Protect Your Data With Encryption

Commencing Encryption For A Windows System

Here is what the encryption process looks like. You need to start by downloading TrueCrypt 6.1, and starting the encryption wizard from within the program.

First of all you, have to select whether you only want to encrypt your system partition, or create a hidden system partition, which will be totally invisible. This latter option would be useful if someone forces you to decrypt a partition—you cannot be forced to decrypt something that isn’t there. Since this feature only makes sense if you create two system installations (one of which you will reveal in a worst case) it is only really applicable in a few extreme scenarios, so we will not deal with this in detail here (Ed.: It's worth noting here that previous versions of TrueCrypt have been compromised, eliminating the guarantee of plausible deniability. It's possible that the software on your machine could give away the existence of data on a hidden partition).

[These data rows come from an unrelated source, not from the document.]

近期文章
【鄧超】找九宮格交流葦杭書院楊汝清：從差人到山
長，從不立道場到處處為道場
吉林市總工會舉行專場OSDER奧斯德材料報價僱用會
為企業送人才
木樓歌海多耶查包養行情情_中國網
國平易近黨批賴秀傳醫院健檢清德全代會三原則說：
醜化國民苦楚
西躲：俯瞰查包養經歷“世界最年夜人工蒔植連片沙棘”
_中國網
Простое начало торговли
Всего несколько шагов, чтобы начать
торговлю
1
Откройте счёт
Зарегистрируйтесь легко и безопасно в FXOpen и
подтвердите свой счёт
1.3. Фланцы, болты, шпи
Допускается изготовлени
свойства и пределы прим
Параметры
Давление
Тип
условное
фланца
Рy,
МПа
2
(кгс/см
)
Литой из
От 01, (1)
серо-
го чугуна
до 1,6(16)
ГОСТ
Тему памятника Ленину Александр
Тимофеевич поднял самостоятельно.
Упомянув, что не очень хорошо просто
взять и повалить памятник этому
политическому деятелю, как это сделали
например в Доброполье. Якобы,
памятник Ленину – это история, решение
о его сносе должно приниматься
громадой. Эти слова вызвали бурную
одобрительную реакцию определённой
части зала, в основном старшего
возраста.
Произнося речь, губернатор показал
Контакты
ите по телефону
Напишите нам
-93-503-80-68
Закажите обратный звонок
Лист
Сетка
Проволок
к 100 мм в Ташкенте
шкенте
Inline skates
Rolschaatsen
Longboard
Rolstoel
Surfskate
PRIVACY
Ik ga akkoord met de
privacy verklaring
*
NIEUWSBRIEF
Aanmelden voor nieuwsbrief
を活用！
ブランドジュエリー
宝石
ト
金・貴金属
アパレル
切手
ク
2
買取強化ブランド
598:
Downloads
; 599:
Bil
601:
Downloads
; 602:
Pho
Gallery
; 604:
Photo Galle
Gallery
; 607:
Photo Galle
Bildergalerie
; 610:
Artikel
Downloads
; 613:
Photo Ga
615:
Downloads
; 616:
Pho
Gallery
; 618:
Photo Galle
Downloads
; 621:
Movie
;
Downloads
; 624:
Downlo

The next window asks you to select an encryption option. You can either only encrypt the Windows partition, which means that other partitions will be accessible, or you can encrypt the entire hard drive with all of its partitions. The second option is what we selected, as we want all data to be protected by the master password, which is entered as requested by the boot loader that starts the operating system.

The third window prompts you to confirm or reject encryption for so called host protected areas. These can be partitions that are used by notebook vendors to store system recovery data.

Window four allows selecting a single boot or a multi boot environment, as the TrueCrypt boot loader also acts as a boot manager. Select a multi-boot installation if you already run two different installations; check the screenshot for possible examples. We selected single boot, as we only used one Windows Vista partition.